→ **Problem requirements**: Give back every line of text in the entries below without any changes, leaving out the pictures.
Segment Start: Records to process
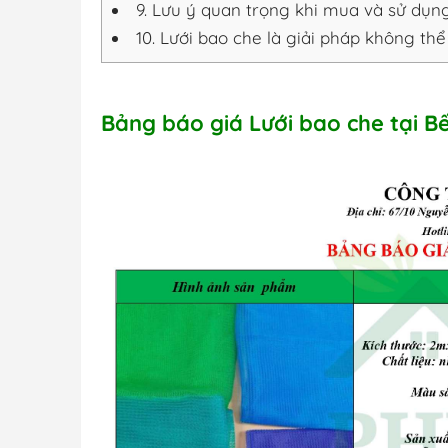
9.
Lưu ý quan trọng khi mua và sử dụng
10.
Lưới bao che là giải pháp không thể 
Bảng báo giá Lưới bao che tại B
Segment End: Records to process
→ **Exercise output**:
9.
Lưu ý quan trọng khi mua và sử dụng
10.
Lưới bao che là giải pháp không thể 
Bảng báo giá Lưới bao che tại B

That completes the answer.